• [Extrait du texte]
● ● ● ●
Pierre Magnan : depuis 10 ans la Provence porte son deuil

par Fergus
mercredi 27 avril 2022

La désolante nouvelle du décès de cet attachant romancier était passée inaperçue entre les deux tours de l’élection présidentielle de 2012. Mort dans sa 90e année, le 28 avril à Voiron dans l’Isère, Pierre Magnan a laissé un profond vide dans les milieux culturels en Provence. Avec lui s’est en effet éteint l’un des chantres les plus inspirés de cette belle région, et l’un des plus fins connaisseurs de l’âme de ses habitants, des belles personnes aux âmes les plus noires...

Relativement méconnu du grand public, le « père » du fameux commissaire Laviolette laisse le souvenir d’un formidable conteur. Son œuvre, sans prétendre égaler celle du grand Jean Giono, et bien qu’elle appartienne principalement au genre policier, s’inscrit pourtant de manière évidente dans la lignée de cet illustre aîné, tant en termes de style que pour l’acuité des regards que ces deux écrivains de grand talent ont porté sur le terroir qui leur était si cher.
● ● ● ●
• [Consigne] Traduisez en anglais cette phrase du texte sur Pierre Magnan : « Relativement méconnu du grand public, le “père” du fameux commissaire Laviolette laisse le souvenir d’un formidable conteur. » Les lignes qui viennent forment un matériau distinct du texte.

• [Données disponibles]
● ● ● ●
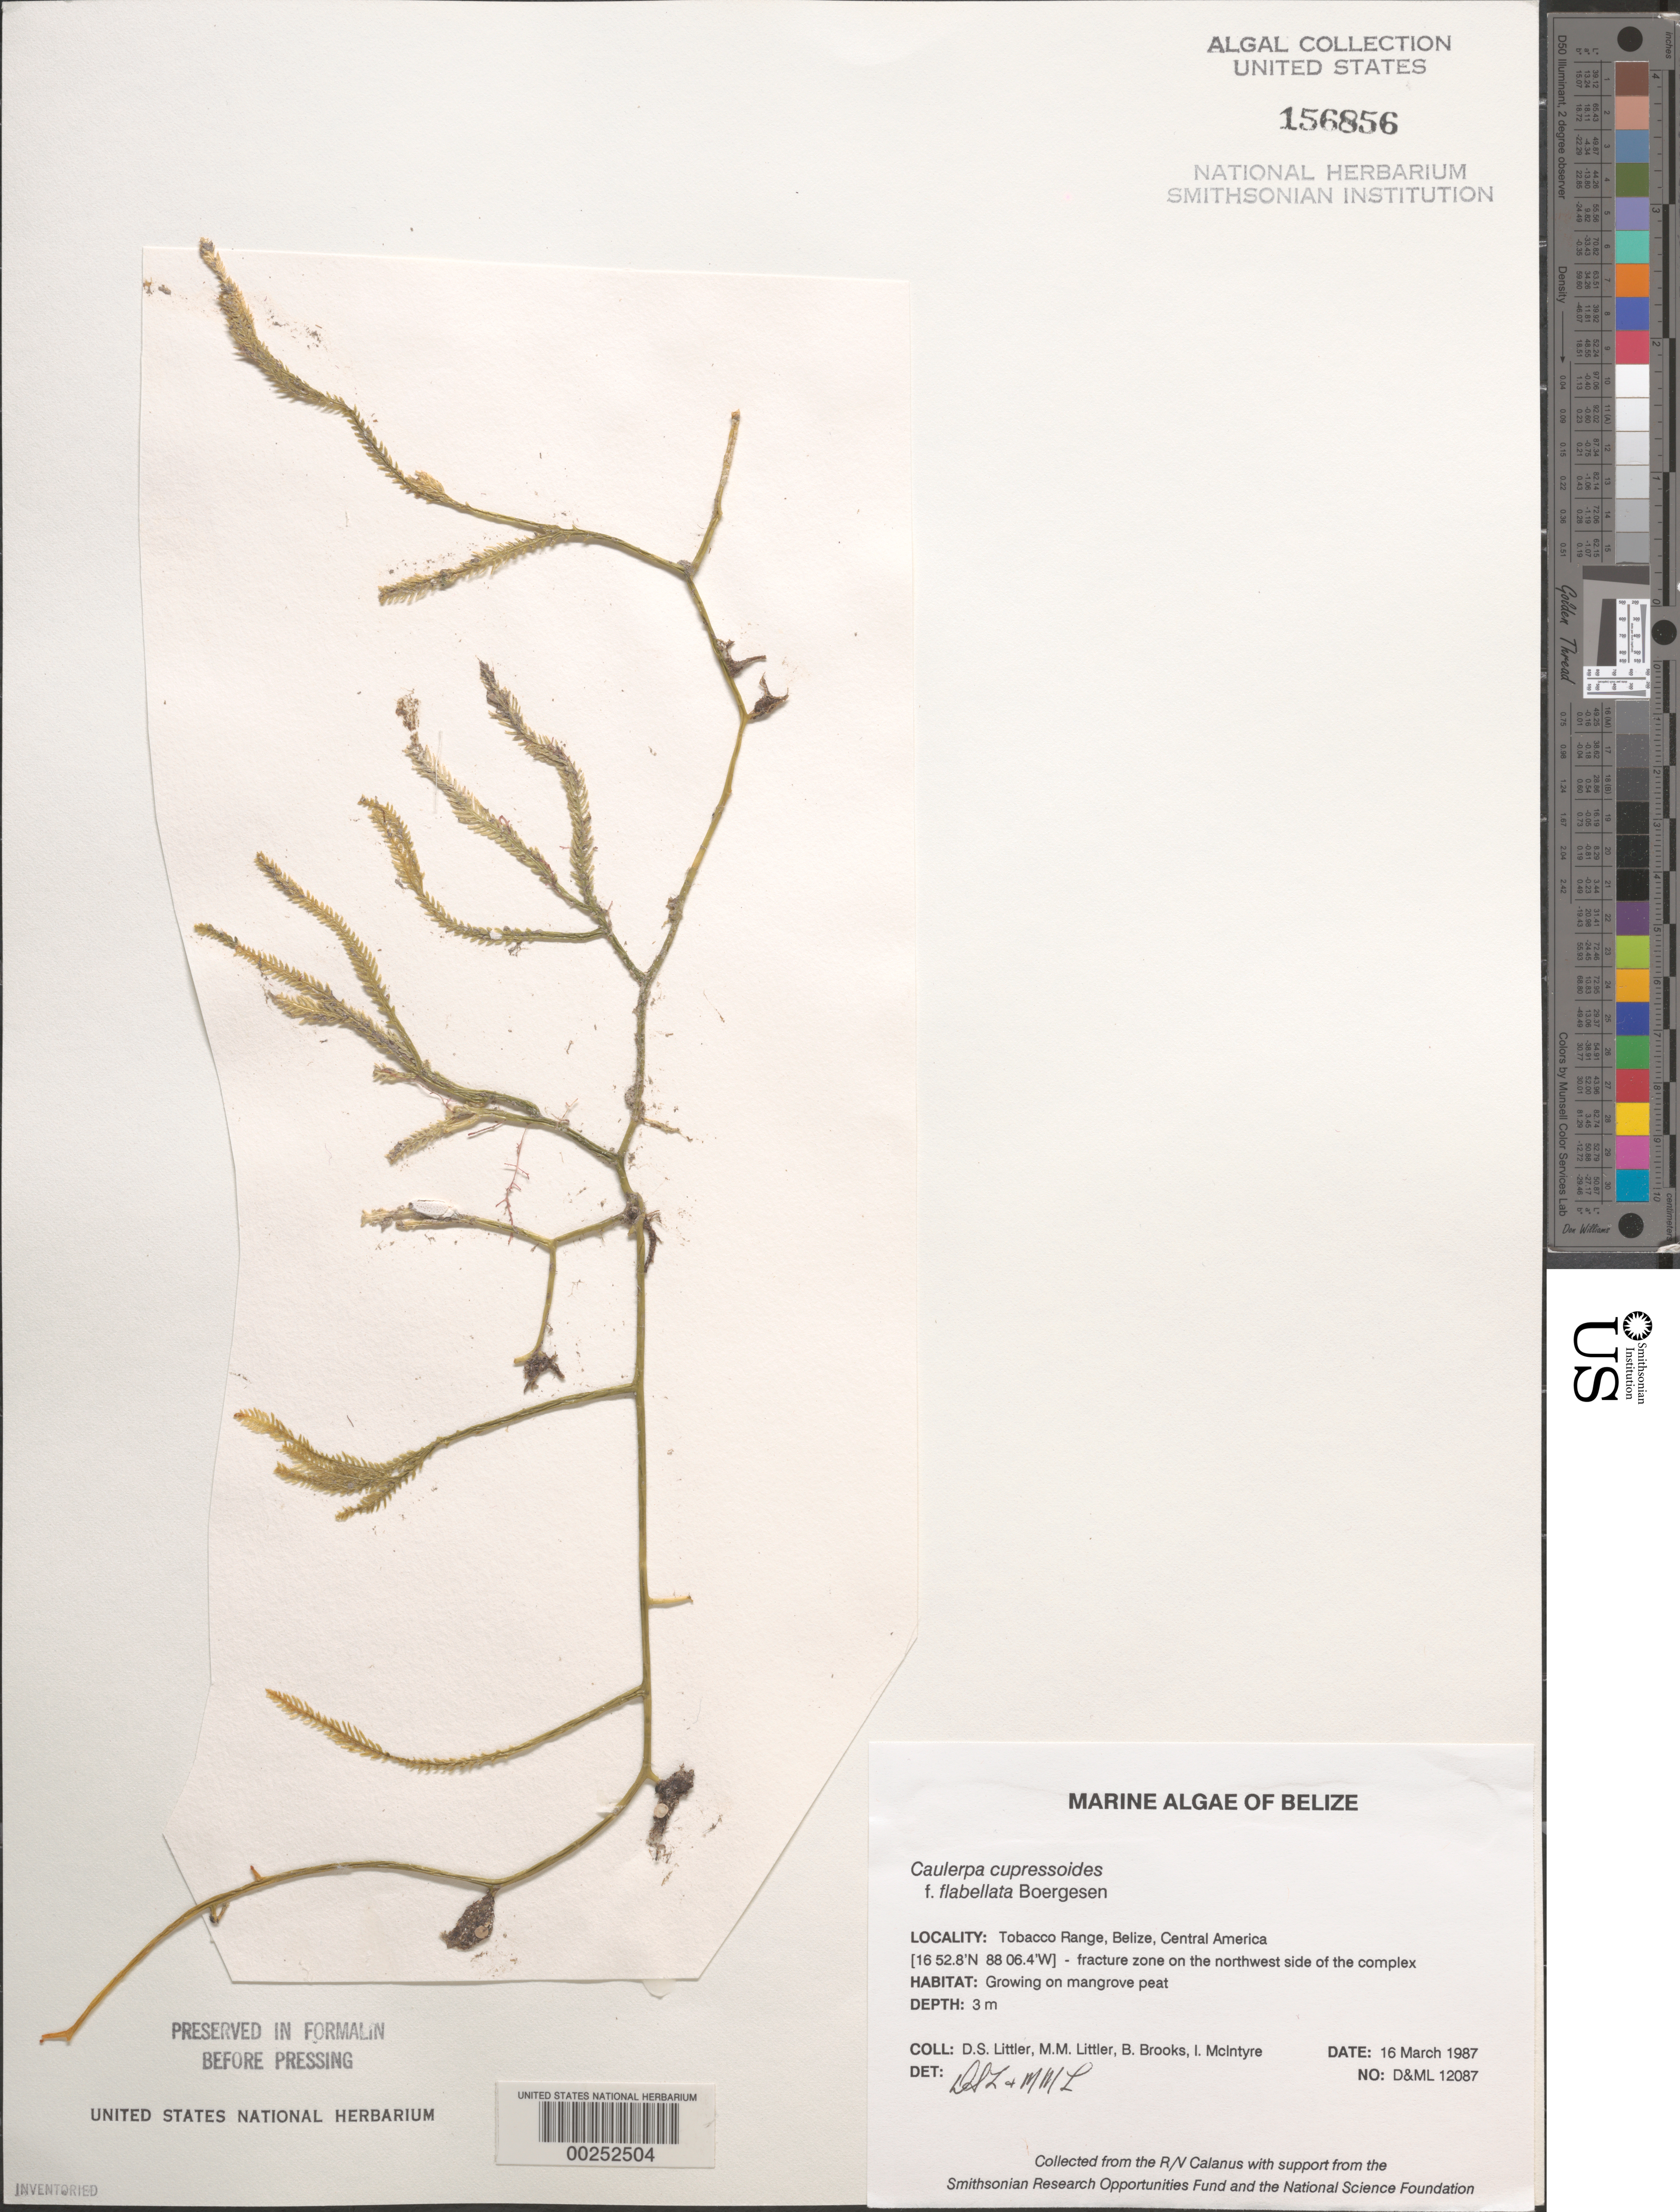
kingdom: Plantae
● ● ● ●
• [Corrigé] Relatively unknown to the general public, the "father" of the famous Commissaire Laviolette is remembered as a wonderful storyteller.